I am trying to write a driver with custom mmap()
function for PCIe BAR, with the goal to make this BAR cacheable in the processor cache. I am aware this is not the best way to achieve highest bandwidth and that the order of writes is unpredictable (neither are the issues in this case).
This is similar to what is described in How would one prevent MMAP from caching values?
The processor is Sandy Bridge i7, PCIe device is Altera Stratix IV dev. board.
First, I tried to do it on CentOS 5 (2.6.18). I changed the MTRR settings to make sure the BAR is not within uncacheable MTRR and used io_remap_pfn_range()
with _PAGE_PCD
and _PAGE_PWT
bits cleared. Reads worked as expected: reads returned correct values and second read to the same address does not necessarily cause the read to go to PCIe (read counter was checked in FPGA). However, the writes caused the system to freeze and then reboot without any messages in the logs or on the screen.
Second, I tried to do it on CentOS 6 (2.6.32), which has PAT support. The result is the same: reads work correctly, writes cause system freeze and reboot. Interestingly, non-temporal/write-combining full cache line writes (AVX/SSE) work as expected, i.e. they always go to FPGA and FPGA observes full cache line writes, reads return correct values afterwards. However, simple 64-bit writes still cause system freeze/reboot.
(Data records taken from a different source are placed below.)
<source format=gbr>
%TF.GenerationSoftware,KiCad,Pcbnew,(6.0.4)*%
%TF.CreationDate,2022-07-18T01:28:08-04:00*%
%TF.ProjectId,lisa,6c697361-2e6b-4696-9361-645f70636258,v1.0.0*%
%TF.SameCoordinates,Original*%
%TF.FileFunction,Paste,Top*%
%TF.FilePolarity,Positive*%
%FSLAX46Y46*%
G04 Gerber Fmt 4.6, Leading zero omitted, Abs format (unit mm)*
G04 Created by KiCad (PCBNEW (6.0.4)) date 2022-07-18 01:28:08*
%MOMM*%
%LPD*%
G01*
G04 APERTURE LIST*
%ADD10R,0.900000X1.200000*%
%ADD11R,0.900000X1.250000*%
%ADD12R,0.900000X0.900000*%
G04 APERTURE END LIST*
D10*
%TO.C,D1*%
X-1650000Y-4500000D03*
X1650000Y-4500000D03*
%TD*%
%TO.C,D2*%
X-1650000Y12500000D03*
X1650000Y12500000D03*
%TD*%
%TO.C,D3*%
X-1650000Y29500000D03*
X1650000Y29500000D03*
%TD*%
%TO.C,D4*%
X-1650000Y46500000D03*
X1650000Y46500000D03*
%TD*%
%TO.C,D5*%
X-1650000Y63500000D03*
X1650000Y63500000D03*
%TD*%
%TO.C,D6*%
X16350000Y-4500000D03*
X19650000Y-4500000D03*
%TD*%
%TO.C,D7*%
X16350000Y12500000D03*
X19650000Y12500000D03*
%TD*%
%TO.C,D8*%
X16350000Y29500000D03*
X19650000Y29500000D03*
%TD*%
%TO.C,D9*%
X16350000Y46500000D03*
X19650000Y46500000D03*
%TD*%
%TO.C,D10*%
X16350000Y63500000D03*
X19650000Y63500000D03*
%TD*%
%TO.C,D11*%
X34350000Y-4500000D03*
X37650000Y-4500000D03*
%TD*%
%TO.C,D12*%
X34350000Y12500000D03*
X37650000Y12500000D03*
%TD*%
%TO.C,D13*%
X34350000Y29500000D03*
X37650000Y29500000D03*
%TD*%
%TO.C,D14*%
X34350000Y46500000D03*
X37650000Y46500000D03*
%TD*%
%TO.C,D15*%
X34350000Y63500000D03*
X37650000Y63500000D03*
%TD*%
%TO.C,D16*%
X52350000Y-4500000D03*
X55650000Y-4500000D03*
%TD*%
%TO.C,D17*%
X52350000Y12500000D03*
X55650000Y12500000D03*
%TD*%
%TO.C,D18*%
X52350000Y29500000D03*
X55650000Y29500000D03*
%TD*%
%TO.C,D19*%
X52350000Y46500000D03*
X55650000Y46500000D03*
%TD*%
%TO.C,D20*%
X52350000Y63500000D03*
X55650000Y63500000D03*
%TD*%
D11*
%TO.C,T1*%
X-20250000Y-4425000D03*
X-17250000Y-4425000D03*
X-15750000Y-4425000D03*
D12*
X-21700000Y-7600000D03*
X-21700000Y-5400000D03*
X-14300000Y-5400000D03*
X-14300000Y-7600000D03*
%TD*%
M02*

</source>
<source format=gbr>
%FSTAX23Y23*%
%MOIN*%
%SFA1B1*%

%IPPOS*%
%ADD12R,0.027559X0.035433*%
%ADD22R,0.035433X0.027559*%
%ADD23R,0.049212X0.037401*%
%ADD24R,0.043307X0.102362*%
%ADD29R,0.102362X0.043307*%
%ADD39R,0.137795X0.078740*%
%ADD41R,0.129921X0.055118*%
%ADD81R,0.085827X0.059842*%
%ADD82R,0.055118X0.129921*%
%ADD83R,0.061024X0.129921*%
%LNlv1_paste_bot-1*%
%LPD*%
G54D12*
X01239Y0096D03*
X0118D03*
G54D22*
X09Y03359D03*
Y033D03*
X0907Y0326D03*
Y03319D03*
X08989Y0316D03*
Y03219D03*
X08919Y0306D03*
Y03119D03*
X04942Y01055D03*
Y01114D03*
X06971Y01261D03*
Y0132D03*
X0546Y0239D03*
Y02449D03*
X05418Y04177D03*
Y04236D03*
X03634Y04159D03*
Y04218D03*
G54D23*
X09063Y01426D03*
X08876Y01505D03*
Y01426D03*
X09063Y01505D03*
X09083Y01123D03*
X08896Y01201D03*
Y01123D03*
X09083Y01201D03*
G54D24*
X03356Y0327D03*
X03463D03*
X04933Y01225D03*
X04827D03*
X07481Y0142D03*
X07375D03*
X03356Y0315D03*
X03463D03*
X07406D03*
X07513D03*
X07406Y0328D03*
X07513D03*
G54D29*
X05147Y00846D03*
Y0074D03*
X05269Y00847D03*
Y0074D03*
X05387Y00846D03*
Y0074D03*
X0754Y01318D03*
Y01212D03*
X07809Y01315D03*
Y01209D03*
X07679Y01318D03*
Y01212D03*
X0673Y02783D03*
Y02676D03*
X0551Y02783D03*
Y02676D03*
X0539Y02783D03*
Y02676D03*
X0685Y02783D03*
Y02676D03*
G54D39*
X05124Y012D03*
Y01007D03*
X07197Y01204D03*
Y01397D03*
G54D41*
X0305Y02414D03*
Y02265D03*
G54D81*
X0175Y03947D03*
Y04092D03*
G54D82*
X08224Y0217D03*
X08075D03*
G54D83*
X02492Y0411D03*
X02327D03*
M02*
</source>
I also tried to ioremap_cache()
and then iowrite32()
inside the driver code. The result is the same.
I think it is a hardware issue but I would appreciate if somebody can share any ideas about what's going on.
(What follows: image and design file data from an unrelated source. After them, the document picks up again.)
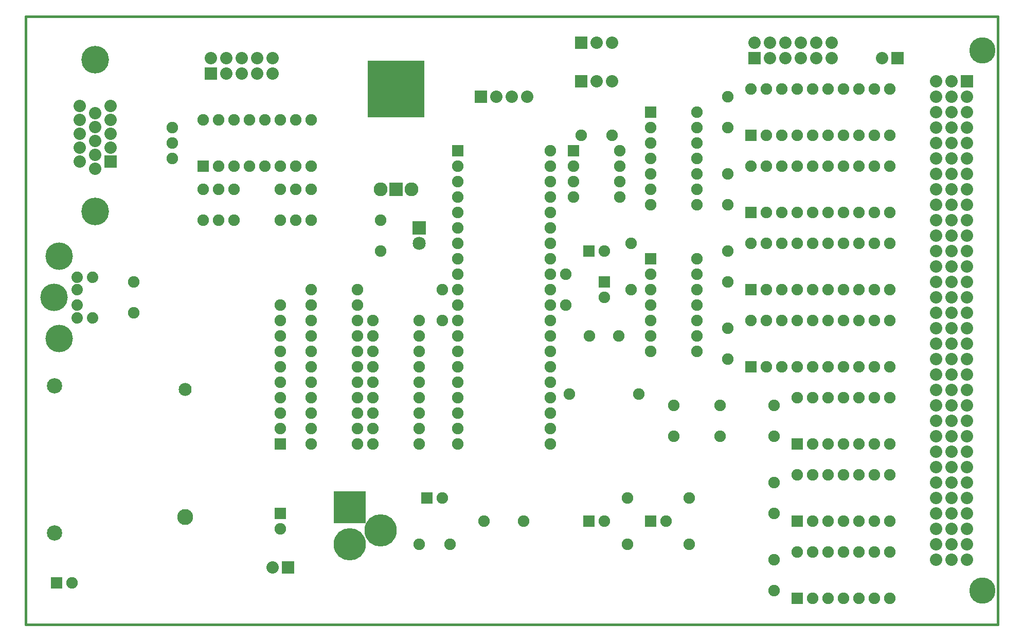
<source format=gbs>
G04 (created by PCBNEW (2013-07-07 BZR 4022)-stable) date 2/23/2014 9:12:01 AM*
%MOIN*%
G04 Gerber Fmt 3.4, Leading zero omitted, Abs format*
%FSLAX34Y34*%
G01*
G70*
G90*
G04 APERTURE LIST*
%ADD10C,0.00590551*%
%ADD11C,0.015*%
%ADD12C,0.075*%
%ADD13R,0.075X0.075*%
%ADD14R,0.08X0.08*%
%ADD15C,0.08*%
%ADD16R,0.37X0.37*%
%ADD17C,0.09*%
%ADD18R,0.09X0.09*%
%ADD19C,0.074*%
%ADD20C,0.1775*%
%ADD21C,0.1794*%
%ADD22C,0.084*%
%ADD23C,0.103*%
%ADD24C,0.099*%
%ADD25C,0.209*%
%ADD26R,0.209X0.209*%
%ADD27C,0.17*%
%ADD28R,0.085X0.085*%
%ADD29C,0.085*%
G04 APERTURE END LIST*
G54D10*
G54D11*
X20000Y-59700D02*
X83000Y-59700D01*
X20000Y-20300D02*
X20000Y-59700D01*
X83000Y-20300D02*
X20000Y-20300D01*
X83000Y-59700D02*
X83000Y-20300D01*
G54D12*
X52280Y-53000D03*
X49720Y-53000D03*
G54D13*
X36500Y-48000D03*
G54D12*
X36500Y-47000D03*
X36500Y-46000D03*
X36500Y-45000D03*
X36500Y-44000D03*
X36500Y-43000D03*
X36500Y-42000D03*
X36500Y-41000D03*
X36500Y-40000D03*
X36500Y-39000D03*
X41500Y-39000D03*
X38500Y-39000D03*
X41500Y-43000D03*
X38500Y-43000D03*
X41500Y-40000D03*
X38500Y-40000D03*
X41500Y-41000D03*
X38500Y-41000D03*
X41500Y-42000D03*
X38500Y-42000D03*
X41500Y-44000D03*
X38500Y-44000D03*
X41500Y-45000D03*
X38500Y-45000D03*
X41500Y-46000D03*
X38500Y-46000D03*
X41500Y-47000D03*
X38500Y-47000D03*
X41500Y-48000D03*
X38500Y-48000D03*
X45500Y-40000D03*
X42500Y-40000D03*
X45500Y-41000D03*
X42500Y-41000D03*
X42500Y-42000D03*
X45500Y-42000D03*
X45500Y-43000D03*
X42500Y-43000D03*
X42500Y-44000D03*
X45500Y-44000D03*
X45500Y-45000D03*
X42500Y-45000D03*
X45500Y-46000D03*
X42500Y-46000D03*
X42500Y-47000D03*
X45500Y-47000D03*
X42500Y-48000D03*
X45500Y-48000D03*
X41500Y-38000D03*
X38500Y-38000D03*
G54D14*
X67250Y-23000D03*
G54D15*
X67250Y-22000D03*
X68250Y-23000D03*
X68250Y-22000D03*
X69250Y-23000D03*
X69250Y-22000D03*
X70250Y-23000D03*
X70250Y-22000D03*
X71250Y-23000D03*
X71250Y-22000D03*
X72250Y-23000D03*
X72250Y-22000D03*
G54D14*
X49500Y-25500D03*
G54D15*
X50500Y-25500D03*
X51500Y-25500D03*
X52500Y-25500D03*
G54D14*
X56000Y-24500D03*
G54D15*
X57000Y-24500D03*
X58000Y-24500D03*
G54D14*
X56000Y-22000D03*
G54D15*
X57000Y-22000D03*
X58000Y-22000D03*
G54D16*
X44000Y-25000D03*
G54D17*
X43000Y-31500D03*
G54D18*
X44000Y-31500D03*
G54D17*
X45000Y-31500D03*
G54D13*
X55500Y-29000D03*
G54D12*
X55500Y-30000D03*
X55500Y-31000D03*
X55500Y-32000D03*
X58500Y-32000D03*
X58500Y-31000D03*
X58500Y-30000D03*
X58500Y-29000D03*
G54D13*
X48000Y-29000D03*
G54D12*
X48000Y-30000D03*
X48000Y-31000D03*
X48000Y-32000D03*
X48000Y-33000D03*
X48000Y-34000D03*
X48000Y-35000D03*
X48000Y-36000D03*
X48000Y-37000D03*
X48000Y-38000D03*
X48000Y-39000D03*
X48000Y-40000D03*
X48000Y-41000D03*
X48000Y-42000D03*
X48000Y-43000D03*
X48000Y-44000D03*
X48000Y-45000D03*
X48000Y-46000D03*
X48000Y-47000D03*
X48000Y-48000D03*
X54000Y-48000D03*
X54000Y-47000D03*
X54000Y-46000D03*
X54000Y-45000D03*
X54000Y-44000D03*
X54000Y-43000D03*
X54000Y-42000D03*
X54000Y-41000D03*
X54000Y-40000D03*
X54000Y-39000D03*
X54000Y-38000D03*
X54000Y-37000D03*
X54000Y-36000D03*
X54000Y-35000D03*
X54000Y-34000D03*
X54000Y-33000D03*
X54000Y-32000D03*
X54000Y-31000D03*
X54000Y-30000D03*
X54000Y-29000D03*
G54D13*
X67000Y-28000D03*
G54D12*
X68000Y-28000D03*
X69000Y-28000D03*
X70000Y-28000D03*
X71000Y-28000D03*
X72000Y-28000D03*
X73000Y-28000D03*
X74000Y-28000D03*
X75000Y-28000D03*
X76000Y-28000D03*
X76000Y-25000D03*
X75000Y-25000D03*
X74000Y-25000D03*
X73000Y-25000D03*
X72000Y-25000D03*
X71000Y-25000D03*
X70000Y-25000D03*
X69000Y-25000D03*
X68000Y-25000D03*
X67000Y-25000D03*
G54D13*
X67000Y-38000D03*
G54D12*
X68000Y-38000D03*
X69000Y-38000D03*
X70000Y-38000D03*
X71000Y-38000D03*
X72000Y-38000D03*
X73000Y-38000D03*
X74000Y-38000D03*
X75000Y-38000D03*
X76000Y-38000D03*
X76000Y-35000D03*
X75000Y-35000D03*
X74000Y-35000D03*
X73000Y-35000D03*
X72000Y-35000D03*
X71000Y-35000D03*
X70000Y-35000D03*
X69000Y-35000D03*
X68000Y-35000D03*
X67000Y-35000D03*
G54D13*
X67000Y-33000D03*
G54D12*
X68000Y-33000D03*
X69000Y-33000D03*
X70000Y-33000D03*
X71000Y-33000D03*
X72000Y-33000D03*
X73000Y-33000D03*
X74000Y-33000D03*
X75000Y-33000D03*
X76000Y-33000D03*
X76000Y-30000D03*
X75000Y-30000D03*
X74000Y-30000D03*
X73000Y-30000D03*
X72000Y-30000D03*
X71000Y-30000D03*
X70000Y-30000D03*
X69000Y-30000D03*
X68000Y-30000D03*
X67000Y-30000D03*
G54D13*
X67000Y-43000D03*
G54D12*
X68000Y-43000D03*
X69000Y-43000D03*
X70000Y-43000D03*
X71000Y-43000D03*
X72000Y-43000D03*
X73000Y-43000D03*
X74000Y-43000D03*
X75000Y-43000D03*
X76000Y-43000D03*
X76000Y-40000D03*
X75000Y-40000D03*
X74000Y-40000D03*
X73000Y-40000D03*
X72000Y-40000D03*
X71000Y-40000D03*
X70000Y-40000D03*
X69000Y-40000D03*
X68000Y-40000D03*
X67000Y-40000D03*
G54D13*
X31500Y-30000D03*
G54D12*
X32500Y-30000D03*
X33500Y-30000D03*
X34500Y-30000D03*
X35500Y-30000D03*
X36500Y-30000D03*
X37500Y-30000D03*
X38500Y-30000D03*
X38500Y-27000D03*
X37500Y-27000D03*
X36500Y-27000D03*
X35500Y-27000D03*
X34500Y-27000D03*
X33500Y-27000D03*
X32500Y-27000D03*
X31500Y-27000D03*
G54D13*
X70000Y-53000D03*
G54D12*
X71000Y-53000D03*
X72000Y-53000D03*
X73000Y-53000D03*
X74000Y-53000D03*
X75000Y-53000D03*
X76000Y-53000D03*
X76000Y-50000D03*
X75000Y-50000D03*
X74000Y-50000D03*
X73000Y-50000D03*
X72000Y-50000D03*
X71000Y-50000D03*
X70000Y-50000D03*
G54D13*
X70000Y-58000D03*
G54D12*
X71000Y-58000D03*
X72000Y-58000D03*
X73000Y-58000D03*
X74000Y-58000D03*
X75000Y-58000D03*
X76000Y-58000D03*
X76000Y-55000D03*
X75000Y-55000D03*
X74000Y-55000D03*
X73000Y-55000D03*
X72000Y-55000D03*
X71000Y-55000D03*
X70000Y-55000D03*
G54D13*
X70000Y-48000D03*
G54D12*
X71000Y-48000D03*
X72000Y-48000D03*
X73000Y-48000D03*
X74000Y-48000D03*
X75000Y-48000D03*
X76000Y-48000D03*
X76000Y-45000D03*
X75000Y-45000D03*
X74000Y-45000D03*
X73000Y-45000D03*
X72000Y-45000D03*
X71000Y-45000D03*
X70000Y-45000D03*
G54D13*
X60500Y-26500D03*
G54D12*
X60500Y-27500D03*
X60500Y-28500D03*
X60500Y-29500D03*
X60500Y-30500D03*
X60500Y-31500D03*
X60500Y-32500D03*
X63500Y-32500D03*
X63500Y-31500D03*
X63500Y-30500D03*
X63500Y-29500D03*
X63500Y-28500D03*
X63500Y-27500D03*
X63500Y-26500D03*
G54D13*
X60500Y-36000D03*
G54D12*
X60500Y-37000D03*
X60500Y-38000D03*
X60500Y-39000D03*
X60500Y-40000D03*
X60500Y-41000D03*
X60500Y-42000D03*
X63500Y-42000D03*
X63500Y-41000D03*
X63500Y-40000D03*
X63500Y-39000D03*
X63500Y-38000D03*
X63500Y-37000D03*
X63500Y-36000D03*
X56539Y-41000D03*
X58461Y-41000D03*
X55250Y-44750D03*
X59750Y-44750D03*
G54D19*
X23350Y-37988D03*
X23350Y-39012D03*
X24331Y-39819D03*
X24331Y-37181D03*
X23350Y-37181D03*
X23350Y-39819D03*
G54D20*
X21850Y-38500D03*
X22169Y-41161D03*
X22169Y-35839D03*
G54D21*
X24500Y-23081D03*
X24500Y-32919D03*
G54D14*
X25500Y-29709D03*
G54D15*
X25500Y-28807D03*
X25500Y-27902D03*
X25500Y-27000D03*
X25500Y-26098D03*
X24500Y-27451D03*
X24500Y-28352D03*
X24500Y-29254D03*
X24500Y-30156D03*
X24500Y-26549D03*
X23500Y-29709D03*
X23500Y-28807D03*
X23500Y-27902D03*
X23500Y-27000D03*
X23500Y-26098D03*
G54D12*
X68500Y-55500D03*
X68500Y-57500D03*
X55000Y-37000D03*
X55000Y-39000D03*
X65500Y-42500D03*
X65500Y-40500D03*
X47000Y-40000D03*
X47000Y-38000D03*
X68500Y-50500D03*
X68500Y-52500D03*
X68500Y-45500D03*
X68500Y-47500D03*
X58000Y-28000D03*
X56000Y-28000D03*
X27000Y-39500D03*
X27000Y-37500D03*
X43000Y-33500D03*
X43000Y-35500D03*
X45500Y-54500D03*
X47500Y-54500D03*
G54D14*
X76500Y-23000D03*
G54D15*
X75500Y-23000D03*
G54D13*
X46000Y-51500D03*
G54D12*
X47000Y-51500D03*
G54D13*
X57500Y-37500D03*
G54D12*
X57500Y-38500D03*
G54D13*
X36500Y-52500D03*
G54D12*
X36500Y-53500D03*
X31500Y-33500D03*
X33500Y-33500D03*
X32500Y-33500D03*
X36500Y-31500D03*
X38500Y-31500D03*
X37500Y-31500D03*
X65500Y-30500D03*
X65500Y-32500D03*
X36500Y-33500D03*
X38500Y-33500D03*
X37500Y-33500D03*
X65500Y-25500D03*
X65500Y-27500D03*
X31500Y-31500D03*
X33500Y-31500D03*
X32500Y-31500D03*
X65500Y-35500D03*
X65500Y-37500D03*
G54D22*
X30350Y-44474D03*
G54D23*
X30350Y-52742D03*
G54D24*
X21885Y-53766D03*
X21885Y-44238D03*
G54D12*
X29500Y-27500D03*
X29500Y-29500D03*
X29500Y-28500D03*
G54D14*
X32000Y-24000D03*
G54D15*
X32000Y-23000D03*
X33000Y-24000D03*
X33000Y-23000D03*
X34000Y-24000D03*
X34000Y-23000D03*
X35000Y-24000D03*
X35000Y-23000D03*
X36000Y-24000D03*
X36000Y-23000D03*
G54D25*
X41000Y-54500D03*
G54D26*
X41000Y-52100D03*
G54D25*
X43000Y-53600D03*
G54D14*
X37000Y-56000D03*
G54D15*
X36000Y-56000D03*
G54D14*
X81000Y-24500D03*
G54D15*
X81000Y-25500D03*
X81000Y-26500D03*
X81000Y-27500D03*
X81000Y-28500D03*
X81000Y-29500D03*
X81000Y-30500D03*
X81000Y-31500D03*
X81000Y-32500D03*
X81000Y-33500D03*
X81000Y-34500D03*
X81000Y-35500D03*
X81000Y-36500D03*
X81000Y-37500D03*
X81000Y-38500D03*
X81000Y-39500D03*
X81000Y-40500D03*
X81000Y-41500D03*
X81000Y-42500D03*
X81000Y-43500D03*
X81000Y-44500D03*
X81000Y-45500D03*
X81000Y-46500D03*
X81000Y-47500D03*
X81000Y-48500D03*
X81000Y-49500D03*
X81000Y-50500D03*
X81000Y-51500D03*
X81000Y-52500D03*
X81000Y-53500D03*
X81000Y-54500D03*
X81000Y-55500D03*
X80000Y-24500D03*
X80000Y-25500D03*
X80000Y-26500D03*
X80000Y-27500D03*
X80000Y-28500D03*
X80000Y-29500D03*
X80000Y-30500D03*
X80000Y-31500D03*
X80000Y-32500D03*
X80000Y-33500D03*
X80000Y-34500D03*
X80000Y-35500D03*
X80000Y-36500D03*
X80000Y-37500D03*
X80000Y-38500D03*
X80000Y-39500D03*
X80000Y-40500D03*
X80000Y-41500D03*
X80000Y-42500D03*
X80000Y-43500D03*
X80000Y-44500D03*
X80000Y-45500D03*
X80000Y-46500D03*
X80000Y-47500D03*
X80000Y-48500D03*
X80000Y-49500D03*
X80000Y-50500D03*
X80000Y-51500D03*
X80000Y-52500D03*
X80000Y-53500D03*
X80000Y-54500D03*
X80000Y-55500D03*
X79000Y-24500D03*
X79000Y-25500D03*
X79000Y-26500D03*
X79000Y-27500D03*
X79000Y-28500D03*
X79000Y-29500D03*
X79000Y-30500D03*
X79000Y-31500D03*
X79000Y-32500D03*
X79000Y-33500D03*
X79000Y-34500D03*
X79000Y-35500D03*
X79000Y-36500D03*
X79000Y-37500D03*
X79000Y-38500D03*
X79000Y-39500D03*
X79000Y-40500D03*
X79000Y-41500D03*
X79000Y-42500D03*
X79000Y-43500D03*
X79000Y-44500D03*
X79000Y-45500D03*
X79000Y-46500D03*
X79000Y-47500D03*
X79000Y-48500D03*
X79000Y-49500D03*
X79000Y-50500D03*
X79000Y-51500D03*
X79000Y-52500D03*
X79000Y-53500D03*
X79000Y-54500D03*
X79000Y-55500D03*
G54D27*
X82000Y-57500D03*
X82000Y-22500D03*
G54D12*
X59000Y-51500D03*
X59000Y-54500D03*
X63000Y-51500D03*
X63000Y-54500D03*
X59250Y-35000D03*
X59250Y-38000D03*
X62000Y-47500D03*
X62000Y-45500D03*
X65000Y-47500D03*
X65000Y-45500D03*
G54D13*
X22000Y-57000D03*
G54D12*
X23000Y-57000D03*
G54D13*
X56500Y-53000D03*
G54D12*
X57500Y-53000D03*
G54D13*
X60500Y-53000D03*
G54D12*
X61500Y-53000D03*
G54D13*
X56500Y-35500D03*
G54D12*
X57500Y-35500D03*
G54D28*
X45500Y-34000D03*
G54D29*
X45500Y-35000D03*
M02*

</source>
EDIT: I was able to capture MCE message on CentOS 6: Machine Check Exception: 5 Bank 5: be2000000003110a.
I also tried the same code on 2-socket Sandy Bridge (Romley): reads and non-temporal write behavior is the same, simple writes do not cause MCE/crash but have no effect on system state, i.e. value in memory does not change.
Also, I tried the same code on older 2-socket Nehalem system: simple writes also cause MCE, although the codes are different.